[Information given]
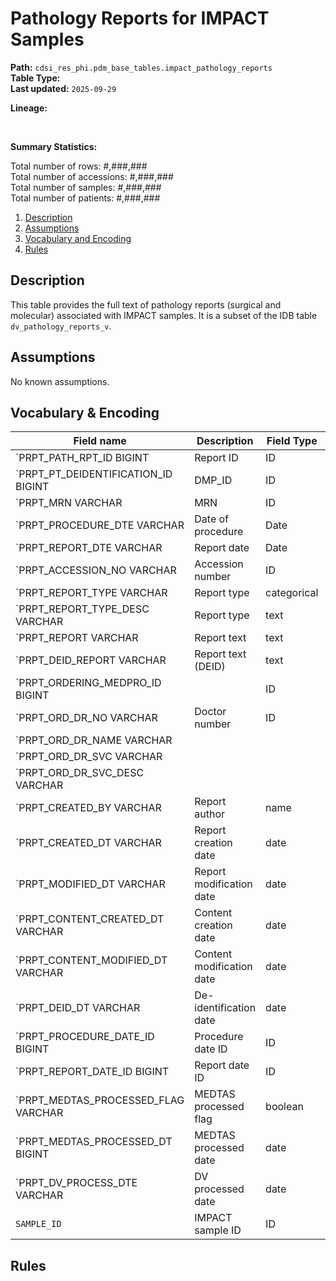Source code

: # Pathology Reports for IMPACT Samples

<b>Path:</b> `cdsi_res_phi.pdm_base_tables.impact_pathology_reports` <br/>
<b>Table Type:</b>  <br/>
<b>Last updated:</b> `2025-09-29` <br/>

<b>Lineage:</b> 

<br/>

<b>Summary Statistics:</b>

Total number of rows: #,###,### <br/>
Total number of accessions: #,###,### <br/>
Total number of samples: #,###,### <br/>
Total number of patients: #,###,### <br/>


1. [Description](#description)
2. [Assumptions](#assumptions)
3. [Vocabulary and Encoding](#vocabulary)
3. [Rules](#rules)


## Description <a name="description"></a>

This table provides the full text of pathology reports (surgical and molecular) associated
with IMPACT samples.  It is a subset of the IDB table `dv_pathology_reports_v`. 

## Assumptions <a name="assumptions"></a>

No known assumptions.


## Vocabulary & Encoding <a name="vocabulary"></a>

| **Field name** | **Description** | **Field Type** | **Format** |
|---|---|---|---|
| `PRPT_PATH_RPT_ID                BIGINT       | Report ID | ID | integer |
| `PRPT_PT_DEIDENTIFICATION_ID     BIGINT       | DMP_ID | ID | integer |
| `PRPT_MRN                        VARCHAR      | MRN | ID | string |
| `PRPT_PROCEDURE_DTE              VARCHAR      | Date of procedure | Date | string |
| `PRPT_REPORT_DTE                 VARCHAR      | Report date | Date | string |
| `PRPT_ACCESSION_NO               VARCHAR      | Accession number | ID | string |
| `PRPT_REPORT_TYPE                VARCHAR      | Report type | categorical | string |
| `PRPT_REPORT_TYPE_DESC           VARCHAR      | Report type | text | string |
| `PRPT_REPORT                     VARCHAR      | Report text | text | string |
| `PRPT_DEID_REPORT                VARCHAR      | Report text (DEID) | text | string |
| `PRPT_ORDERING_MEDPRO_ID         BIGINT       |  | ID | integer |
| `PRPT_ORD_DR_NO                  VARCHAR      | Doctor number | ID | string |
| `PRPT_ORD_DR_NAME                VARCHAR      |  |  | string |
| `PRPT_ORD_DR_SVC                 VARCHAR      |  |  | string |
| `PRPT_ORD_DR_SVC_DESC            VARCHAR      |  |  | string |
| `PRPT_CREATED_BY                 VARCHAR      | Report author | name | string |
| `PRPT_CREATED_DT                 VARCHAR      | Report creation date | date | string |
| `PRPT_MODIFIED_DT                VARCHAR      | Report modification date | date | string |
| `PRPT_CONTENT_CREATED_DT         VARCHAR      | Content creation date | date | string |
| `PRPT_CONTENT_MODIFIED_DT        VARCHAR      | Content modification date | date | string |
| `PRPT_DEID_DT                    VARCHAR      | De-identification date | date | string |
| `PRPT_PROCEDURE_DATE_ID          BIGINT       | Procedure date ID | ID | integer |
| `PRPT_REPORT_DATE_ID             BIGINT       | Report date ID  | ID | integer |
| `PRPT_MEDTAS_PROCESSED_FLAG      VARCHAR      | MEDTAS processed flag | boolean | string |
| `PRPT_MEDTAS_PROCESSED_DT        BIGINT       | MEDTAS processed date | date | integer |
| `PRPT_DV_PROCESS_DTE             VARCHAR      | DV processed date | date | integer |
| `SAMPLE_ID`                                   | IMPACT sample ID | ID | VARCHAR |

## Rules <a name="rules"></a>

[Task to carry out]
Each line from the first line of the listing through the line with "type | text | string |" must be printed exactly, both ends included, and no picture may appear.

[Task answer]
Source code

: # Pathology Reports for IMPACT Samples

<b>Path:</b> `cdsi_res_phi.pdm_base_tables.impact_pathology_reports` <br/>
<b>Table Type:</b>  <br/>
<b>Last updated:</b> `2025-09-29` <br/>

<b>Lineage:</b> 

<br/>

<b>Summary Statistics:</b>

Total number of rows: #,###,### <br/>
Total number of accessions: #,###,### <br/>
Total number of samples: #,###,### <br/>
Total number of patients: #,###,### <br/>


1. [Description](#description)
2. [Assumptions](#assumptions)
3. [Vocabulary and Encoding](#vocabulary)
3. [Rules](#rules)


## Description <a name="description"></a>

This table provides the full text of pathology reports (surgical and molecular) associated
with IMPACT samples.  It is a subset of the IDB table `dv_pathology_reports_v`. 

## Assumptions <a name="assumptions"></a>

No known assumptions.


## Vocabulary & Encoding <a name="vocabulary"></a>

| **Field name** | **Description** | **Field Type** | **Format** |
|---|---|---|---|
| `PRPT_PATH_RPT_ID                BIGINT       | Report ID | ID | integer |
| `PRPT_PT_DEIDENTIFICATION_ID     BIGINT       | DMP_ID | ID | integer |
| `PRPT_MRN                        VARCHAR      | MRN | ID | string |
| `PRPT_PROCEDURE_DTE              VARCHAR      | Date of procedure | Date | string |
| `PRPT_REPORT_DTE                 VARCHAR      | Report date | Date | string |
| `PRPT_ACCESSION_NO               VARCHAR      | Accession number | ID | string |
| `PRPT_REPORT_TYPE                VARCHAR      | Report type | categorical | string |
| `PRPT_REPORT_TYPE_DESC           VARCHAR      | Report type | text | string |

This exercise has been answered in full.